September 13, 2018 at 11:01 am #225579AnonymousGuestDear Cali Chica:
I will be thinking about the concept of being own by another on my walk today, shortly. Will be back to the computer in about 16 hours from now. Have a good rest of the day.
anita
September 14, 2018 at 6:05 am #225677AnonymousGuestDear Cali Chica:
I was wondering, about a couple of posts ago where you wrote that this man’s wife feels threatened by you, what do you mean by that?
Regarding owning and being owned, we have to be careful not only to not be owned, best we can, but to not own another, that is, to have this deep respect for others’ right to make their own choices, however we may disagree with those choices (except when a choice includes hurting a third party, like a child). It is about not pressuring another to make this or that choice, to present one’s position clearly, honestly and respectfully.
anita
September 14, 2018 at 12:03 pm #225723Cali ChicaParticipantDear Anita,
i an feeling tired this afternoon doing a commute to nyc, how are you.
About this girl – I will get back to you on her. Her wedding is next week, I won’t be spending much one on one time with her – but I am sure I will observe plenty. More on that sort of topic later.
I teresting you mentioned that we can not own another. I especially like your term deep respect. This is opposite of what my mother taught me.
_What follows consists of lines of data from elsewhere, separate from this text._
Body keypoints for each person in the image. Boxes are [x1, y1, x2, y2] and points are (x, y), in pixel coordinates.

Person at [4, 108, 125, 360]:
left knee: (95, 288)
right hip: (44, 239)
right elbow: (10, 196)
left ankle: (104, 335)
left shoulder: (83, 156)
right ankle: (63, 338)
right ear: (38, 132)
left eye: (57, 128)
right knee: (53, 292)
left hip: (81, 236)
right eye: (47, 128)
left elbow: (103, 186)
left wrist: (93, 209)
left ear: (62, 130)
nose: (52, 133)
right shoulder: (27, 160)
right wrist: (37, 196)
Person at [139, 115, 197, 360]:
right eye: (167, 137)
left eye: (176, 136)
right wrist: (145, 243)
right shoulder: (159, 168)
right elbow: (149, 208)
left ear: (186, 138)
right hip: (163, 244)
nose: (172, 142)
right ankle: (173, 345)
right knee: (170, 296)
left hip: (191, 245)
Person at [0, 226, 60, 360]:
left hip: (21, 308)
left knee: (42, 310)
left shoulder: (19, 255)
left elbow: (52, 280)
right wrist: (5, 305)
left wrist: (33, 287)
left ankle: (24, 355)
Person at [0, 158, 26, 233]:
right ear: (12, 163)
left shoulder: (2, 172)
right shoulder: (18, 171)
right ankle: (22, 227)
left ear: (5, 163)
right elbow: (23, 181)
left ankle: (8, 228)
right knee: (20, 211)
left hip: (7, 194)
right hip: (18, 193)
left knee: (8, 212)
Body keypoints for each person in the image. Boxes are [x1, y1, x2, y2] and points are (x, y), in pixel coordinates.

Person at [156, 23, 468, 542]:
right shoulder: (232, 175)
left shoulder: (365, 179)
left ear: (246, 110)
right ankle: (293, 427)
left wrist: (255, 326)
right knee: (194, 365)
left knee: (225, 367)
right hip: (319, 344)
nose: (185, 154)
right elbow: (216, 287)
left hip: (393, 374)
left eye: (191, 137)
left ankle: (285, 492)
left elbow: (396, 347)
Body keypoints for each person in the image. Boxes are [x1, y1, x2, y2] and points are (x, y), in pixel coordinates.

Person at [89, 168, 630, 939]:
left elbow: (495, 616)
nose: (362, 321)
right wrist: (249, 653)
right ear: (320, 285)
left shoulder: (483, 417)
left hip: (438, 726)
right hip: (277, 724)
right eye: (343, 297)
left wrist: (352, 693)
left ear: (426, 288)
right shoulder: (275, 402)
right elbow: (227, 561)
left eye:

She did not teach me to respect differences as her or OUR Ways was superior. It was terrible planning a wedding with her, and given that I was brainwashed it led me to be quite controlling of my husband’s opinions. Just a year ago I would have said no that’s wrong or this is right. Or instead of saying that directly would have found myself upset and disappointed when things didn’t go the “right” way. What way is that?! The way my mother brainwashed me into thinking is right.
But the thing with mothers like these is – the goal posts are always moving. Nothing is ever enough. You said this quite early on over a year ago. All is done in vain, as it is like feeding a bottomless pit. If today X is the goal, tomorrow it’s Y. You achieve X and say look what I did! And she says oh X doesn’t mean much anyway – Y is what counts. So now you must chase the next thing. How exhausting, terrible, and down right abusive.
So today I am on the train right now – and I notice some tension just because. Why? Well it is baseline. So I scan through all the things I could be stressed about in this moment or evening. Wow couldn’t find much this time! Well that’s nice. I know it will take time and practice to alter the baseline completely. But I do notice changes. I notice today I am enjoying my own company. I am heading there solo to do some errands and I feel quite at peace for this alone time. Alone amongst a world of chaos in this city, yet solitude and peace nevertheless. I feel good in my skin. I feel happy with the individual I am. The maturity I have. The grown over just the last few months. I feel brave. I am strong. I am unique. I am healthy and whole – and learning every day.